Irene Epple spent most of this season skiing in the shadow of Switzerland's spectacular young Erika Hess, but suddenly in a dramatic late turn of events it is the veteran West German racer who stands poised to crown her own career with a World Cup championship.
''I think I have a good chance now,'' Epple said after a big recent performance at Waterville Valley, N. H., pulled her to within striking distance.
''It may very well go down to the last race,'' she added, eyeing the four remaining events on the calendar.
That wasn't how it looked for the greater part of the winter, as Hess built an apparently commanding lead. The 19-year-old Swiss racer climaxed her season by winning three gold medals at the world championships in Austria, and seemed ready to step forward as the new queen of the slopes.

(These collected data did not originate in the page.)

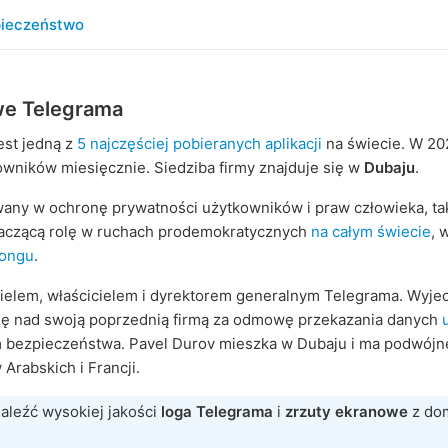
ieczeństwo
we Telegrama
est jedną z
5 najczęściej pobieranych aplikacji
na świecie. W 20
wników miesięcznie. Siedziba firmy znajduje się w
Dubaju
.
any w ochronę prywatności użytkowników i praw człowieka, tak
aczącą rolę w ruchach prodemokratycznych
na całym świecie
, 
ongu
.
cielem, właścicielem i dyrektorem generalnym Telegrama. Wyjec
trolę nad swoją poprzednią firmą za odmowę przekazania danych
bezpieczeństwa. Pavel Durov mieszka w Dubaju i ma podwójn
Arabskich i Francji.
leźć wysokiej jakości
loga Telegrama
i
zrzuty ekranowe
z dom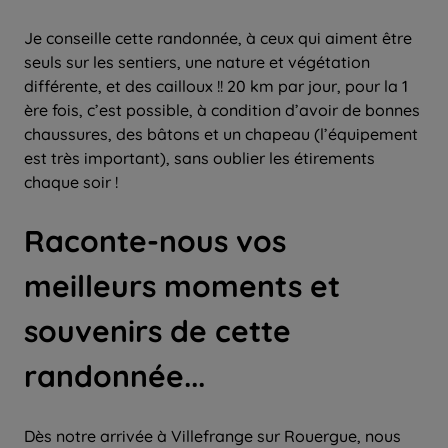
Je conseille cette randonnée, à ceux qui aiment être
seuls sur les sentiers, une nature et végétation
différente, et des cailloux !! 20 km par jour, pour la 1
ère fois, c’est possible, à condition d’avoir de bonnes
chaussures, des bâtons et un chapeau (l’équipement
est très important), sans oublier les étirements
chaque soir !
Raconte-nous vos
meilleurs moments et
souvenirs de cette
randonnée...
Dès notre arrivée à Villefrange sur Rouergue, nous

When the ''white circus'' crossed the Atlantic for the North American phase of the competition, Hess still led by a fairly comfortable margin in the season-long race for World Cup points. But Epple, now in top form after some early season problems, was closing in.
The turning point (if indeed Epple does win out) came at Waterville Valley in the final races before the trip back to Europe. Hess fell in her slalom specialty, while Epple picked up seven points via a ninth place finish. Then Epple won the giant slalom, while Hess again failed to score. When the dust had cleared and the pocket calculators had done their work, Irene had gained 17 points and trailed just 277-274.
Did she think, as the evidence seemed to suggest, that she was coming on while Hess was perhaps slipping a bit?
''I can't say about her,'' Epple replied, ''but I feel I'm skiing well now - and I know I can do even better.
''It's a very, very long season, and nobody can be at the top for 30 races spread out over so many months,'' she added. And she didn't dispute the thought that she seems to have peaked at the right time.
The 24-year-old Epple began skiing at age five, and recalls that her first race was a school event that very same year. She reached the World Cup circuit at 15, and has been one of its mainstays ever since.
Among her career highlights have been a third in the overall women's standings in 1979 and a silver medal in the Olympic giant slalom at Lake Placid, but she said winning the World Cup ''would surely be the high point.''
One factor in Epple's favor is that she still has more room to score via the complicated point system under which a skier may count only her best five results in each event. Irene outscored Hess in the downhill, which is over, while each has earned almost the maximum allowable points in her specialty (slalom for Hess; giant slalom for Epple).
Thus in the final four races the title will probably be decided on the basis of which one does better in her lesser event. And here Epple, because she has earned almost all of her points in downhill and giant slalom, can still score in the slalom by finishing anywhere in the top 15. Meanwhile the only way Hess can improve her total is by winning a slalom or coming in first or second in a giant slalom.
Epple still has to capitalize on her advantage, either this weekend at Alpe d'Huez, France, or in the season finale March 25-28 at Sansacario, Italy, but given her current form plus the mathematical probabilities, it seems likely that she will.
And what then?
''I'd like to ski in one more Olympics,'' she said. ''I think I'll keep going until 1984. But that will probably be it for me. I've already been skiing and racing for almost 20 years, and that's a pretty long time.'' US women tops on slopes
The US women's ski team, while it has no individual World Cup contender, appears certain to outscore all other countries in the race for points toward the prestigious Nations Cup.
Unfortunately, from the US viewpoint, there is only one cup, given for combined men's and women's totals. And the US men, despite the presence of World Cup winner Phil Mahre and his twin brother Steve, lack the depth to be better than a distant third. This also leaves the United States third overall behind Austria and Switzerland, but should not obscure the tremendous feats of the women.
At the world championships they won four medals (three by Christin Cooper and one by Cindy Nelson). Even more important is the way they've been skiing as a group all winter, as exemplified at Waterville Valley. Tamara McKinney was third in the slalom, and Heidi Preuss 11th. Then in the giant slalom they placed an astonishing five finishers in the top 10 (McKinney again 3rd, Nelson 5th, Karen Lancaster 7th, Preuss 8th, and Cooper 10th), while Abbi Fischer was 15th.
''It was our best result ever in terms of having that number of skiers in the Top 10,'' exulted Chip Woods, a US coach. He also noted that the result was achieved primarily because of some surprisingly good results by younger skiers, offsetting a below-par showing by Cooper, who fell in the slalom and was well off her usual form in the giant slalom.
The US women now have 571 points compared to 536 for West Germany and 517 for Switzerland. Given the intricacies of the scoring system, they look like a strong probability to hold or even increase that lead - and an outside shot to add enough points to boost the United States into second place, or even an unprecedented first, in the overall standings.